Our dashboard is built on primarily NodeJS and we use PM2 as a process manager. We believe incident management is as much about humans as incidents themselves which is why we started our focus on well, slightly personalising your dashboard. The first thing we did was just add profile pictures (it's not enough but definitely a start).
While uploading a picture we first write on a temp folder before we begin uploading to S3. Unfortunately, the process manager's watcher triggered and restarted the process because we accidentally changed the path of upload from temp to the root folder.
Uploading pictures is not an everyday business. Mainly because we have made it difficult for everyone to just upload a picture the moment you see your initials (we are working on improving this). To upload a picture, visit profile settings.
Last night / Early morning, our dashboard service kept getting restarting causing 504 timeout errors. Our uptime monitoring solution is hooked to Twilio painfully via Zapier. Also, some of you emailed and created tickets. Thanks for reaching out. We did connect over a quick call with some of you after the incident was resolved. However, we couldn't get everyone. Please consider our apologies.
How did we fix the issue?
Understanding the issue took all of our time. The fix was easy - patching a fix and deploying basically did the trick.
Did it impact our services?
All our services - Alerts, Escalations, Incidents, API, Status pages, and Hooks were not impacted.
What are we doing to prevent this from happening again?
Test: Better testing, more integration and E2E tests are coming in place. This is something a test suite would have caught early and prevented this from happening.
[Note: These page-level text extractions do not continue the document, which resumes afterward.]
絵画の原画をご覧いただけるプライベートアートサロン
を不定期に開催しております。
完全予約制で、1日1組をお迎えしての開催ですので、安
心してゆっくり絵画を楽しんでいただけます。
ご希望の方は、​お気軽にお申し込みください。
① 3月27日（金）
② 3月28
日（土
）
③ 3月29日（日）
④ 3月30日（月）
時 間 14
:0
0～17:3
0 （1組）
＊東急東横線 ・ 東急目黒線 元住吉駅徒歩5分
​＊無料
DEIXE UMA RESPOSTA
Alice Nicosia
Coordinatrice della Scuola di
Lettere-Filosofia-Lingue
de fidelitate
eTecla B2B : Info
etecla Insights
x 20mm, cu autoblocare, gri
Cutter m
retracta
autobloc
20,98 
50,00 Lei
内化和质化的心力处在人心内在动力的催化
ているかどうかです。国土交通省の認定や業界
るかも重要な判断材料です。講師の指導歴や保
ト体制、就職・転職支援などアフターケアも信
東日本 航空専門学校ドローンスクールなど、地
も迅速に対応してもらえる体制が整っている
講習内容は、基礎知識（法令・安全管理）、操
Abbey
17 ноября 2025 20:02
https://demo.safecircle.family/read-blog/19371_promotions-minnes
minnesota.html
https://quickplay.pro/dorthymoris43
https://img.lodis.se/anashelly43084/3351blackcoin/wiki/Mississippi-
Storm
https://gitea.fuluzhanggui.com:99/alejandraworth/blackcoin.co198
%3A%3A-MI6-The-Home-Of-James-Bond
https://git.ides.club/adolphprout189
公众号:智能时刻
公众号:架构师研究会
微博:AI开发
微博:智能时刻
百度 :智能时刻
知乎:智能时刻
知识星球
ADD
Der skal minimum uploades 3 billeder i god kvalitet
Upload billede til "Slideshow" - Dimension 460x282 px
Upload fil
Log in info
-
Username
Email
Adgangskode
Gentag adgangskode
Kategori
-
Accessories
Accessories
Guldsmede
Process: We believe in an honest and transparent policy here. We are setting up a process, a checklist of sorts, on things to do to bring about this transparency with all of you.
Closing notes
Managing incidents and triggering alerts is a major responsibility and one we take very seriously. During this outage, the reality is, we did not update our status page effective immediately to reflect the critical outage. We should have. We are better than this. Our sincere apologies. Many of you are seniors to us in this very industry and we would like to keep this transparency and bring in better processes.
Going further, we will keep our status page updated (also automate it). You can also learn about these incidents as they happen on Twitter, LinkedIn, and Reddit.
We are sorry for the disruption this caused. We are actively making these improvements to ensure improved stability moving forward so that this problem will not happen again.